As a general rule, open is better for error propagation because the accumulation gives you the option of doing all your error handling in one big when after chaining together several operations that can fail (most likely either Task or Result).

So I'd go [ OutOfBounds ]* here, since it's in the error position of the Result.

ayazhafiz commented 2 years ago

I think we may also be able to rely on LLVM to do the heavy lifting to optimize conditionals away here. Rustc uses the if a||b {} else {} pattern and this is just a register copy and single conditional on the bit level (https://godbolt.org/z/jYq9vo7c5; to convert m:i64 to i32 with bounds checking, move the lower 32 bits of m to tmp1, check if tmp1 == m extended to 64 bits, and condition on that result).

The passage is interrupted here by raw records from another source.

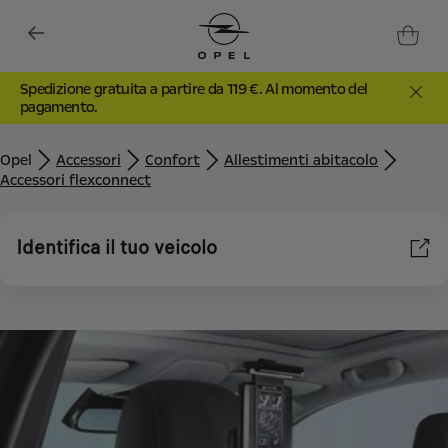
Spedizione gratuita a partire da 119 €. Al momento del
pagamento.
Opel
Accessori
Confort
Allestimenti abitacolo
Accessori flexconnect
Identifica il tuo veicolo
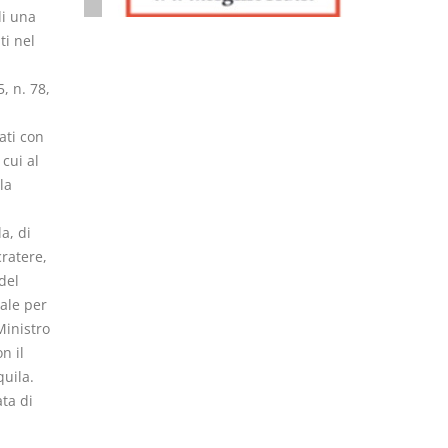
di una
ti nel
, n. 78,
ati con
 cui al
la
a, di
ratere,
del
iale per
Ministro
n il
quila.
ta di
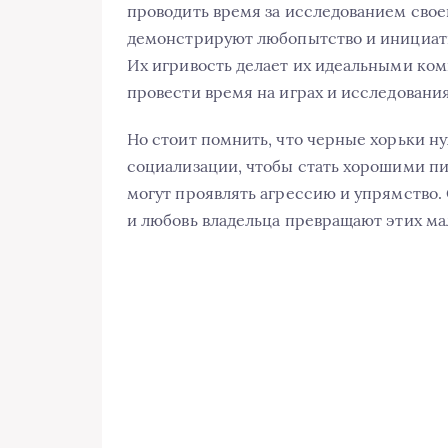
проводить время за исследованием свое
демонстрируют любопытство и инициатив
Их игривость делает их идеальными ком
провести время на играх и исследования
Но стоит помнить, что черные хорьки н
социализации, чтобы стать хорошими пи
могут проявлять агрессию и упрямство.
и любовь владельца превращают этих ма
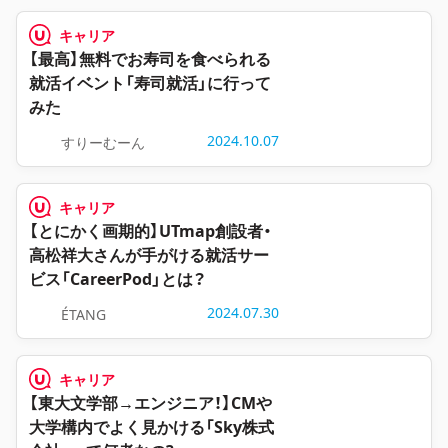
キャリア
【最高】無料でお寿司を食べられる
就活イベント「寿司就活」に行って
みた
2024.10.07
すりーむーん
キャリア
【とにかく画期的】UTmap創設者・
高松祥大さんが手がける就活サー
ビス「CareerPod」とは？
2024.07.30
ÉTANG
キャリア
【東大文学部→エンジニア！】CMや
大学構内でよく見かける「Sky株式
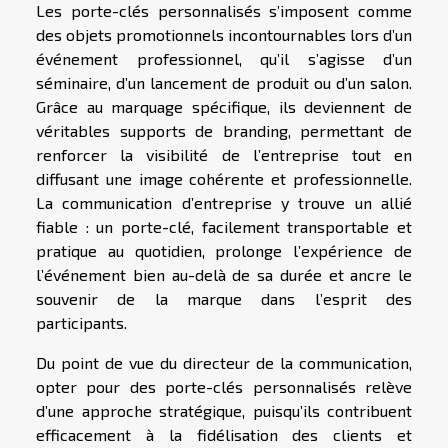
Les porte-clés personnalisés s’imposent comme
des objets promotionnels incontournables lors d’un
événement professionnel, qu’il s’agisse d’un
séminaire, d’un lancement de produit ou d’un salon.
Grâce au marquage spécifique, ils deviennent de
véritables supports de branding, permettant de
renforcer la visibilité de l’entreprise tout en
diffusant une image cohérente et professionnelle.
La communication d’entreprise y trouve un allié
fiable : un porte-clé, facilement transportable et
pratique au quotidien, prolonge l’expérience de
l’événement bien au-delà de sa durée et ancre le
souvenir de la marque dans l’esprit des
participants.
Du point de vue du directeur de la communication,
opter pour des porte-clés personnalisés relève
d’une approche stratégique, puisqu’ils contribuent
efficacement à la fidélisation des clients et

JanCVanB commented 2 years ago

What should we do about Floats?

Edit: And what about Decs and Nats? I'm just curious if we want to change the input types to be Num * instead of Int *. I think not.

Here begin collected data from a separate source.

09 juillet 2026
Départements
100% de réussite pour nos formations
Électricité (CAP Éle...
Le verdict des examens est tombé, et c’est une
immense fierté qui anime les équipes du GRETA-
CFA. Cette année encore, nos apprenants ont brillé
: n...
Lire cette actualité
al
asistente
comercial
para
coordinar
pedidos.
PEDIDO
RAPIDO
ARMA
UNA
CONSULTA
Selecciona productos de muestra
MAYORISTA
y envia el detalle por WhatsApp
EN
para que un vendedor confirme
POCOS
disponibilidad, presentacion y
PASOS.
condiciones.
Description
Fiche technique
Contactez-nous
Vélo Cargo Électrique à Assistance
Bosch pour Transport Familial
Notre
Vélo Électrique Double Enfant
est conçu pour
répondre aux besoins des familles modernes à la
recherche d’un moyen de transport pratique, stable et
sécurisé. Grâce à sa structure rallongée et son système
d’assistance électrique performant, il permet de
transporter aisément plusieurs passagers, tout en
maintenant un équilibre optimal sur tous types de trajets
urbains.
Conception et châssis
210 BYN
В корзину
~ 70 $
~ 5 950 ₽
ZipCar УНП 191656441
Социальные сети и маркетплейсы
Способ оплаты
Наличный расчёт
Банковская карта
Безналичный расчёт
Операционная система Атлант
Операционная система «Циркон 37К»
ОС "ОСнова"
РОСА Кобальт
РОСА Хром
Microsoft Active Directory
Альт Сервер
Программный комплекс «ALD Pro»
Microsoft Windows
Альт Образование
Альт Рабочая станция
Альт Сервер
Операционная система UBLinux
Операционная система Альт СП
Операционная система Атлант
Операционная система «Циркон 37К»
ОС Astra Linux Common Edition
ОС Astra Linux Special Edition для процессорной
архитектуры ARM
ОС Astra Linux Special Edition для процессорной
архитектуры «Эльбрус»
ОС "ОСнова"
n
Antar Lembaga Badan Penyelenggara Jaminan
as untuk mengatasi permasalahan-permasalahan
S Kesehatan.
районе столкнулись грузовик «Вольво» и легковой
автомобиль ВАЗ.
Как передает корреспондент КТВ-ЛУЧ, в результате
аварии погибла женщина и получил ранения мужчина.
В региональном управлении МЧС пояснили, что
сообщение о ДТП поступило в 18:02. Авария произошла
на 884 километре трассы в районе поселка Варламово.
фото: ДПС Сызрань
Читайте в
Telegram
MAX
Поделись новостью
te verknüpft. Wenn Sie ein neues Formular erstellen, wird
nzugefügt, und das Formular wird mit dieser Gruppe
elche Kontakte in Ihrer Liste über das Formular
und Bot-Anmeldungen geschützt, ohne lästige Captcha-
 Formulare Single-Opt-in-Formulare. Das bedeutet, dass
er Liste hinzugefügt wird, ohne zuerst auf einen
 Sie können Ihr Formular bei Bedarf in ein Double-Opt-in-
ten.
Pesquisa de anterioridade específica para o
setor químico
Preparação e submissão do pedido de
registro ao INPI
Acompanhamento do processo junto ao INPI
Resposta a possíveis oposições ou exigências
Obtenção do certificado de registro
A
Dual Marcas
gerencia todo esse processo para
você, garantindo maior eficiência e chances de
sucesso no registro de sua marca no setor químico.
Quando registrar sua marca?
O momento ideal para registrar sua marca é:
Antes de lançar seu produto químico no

rtfeldman commented 2 years ago

Yeah I think when going from fractional types to integers, it's clearest if the function names spell out how they'll be rounded off.

Nat should definitely work with the normal integer operations though!

rtfeldman commented 2 years ago

These are great questions btw, thanks for thinking through all the edge cases! Talking through them all is giving me a lot more confidence in the design we're moving towards.

JanCVanB commented 2 years ago

Proposal B:

Examples:

This will require 20 new builtin functions (5 size 2 signage 2 variants).

rtfeldman commented 2 years ago

Proposal B seems good to me! Maybe ask on Zulip to see if anyone has any thoughts to pitch in?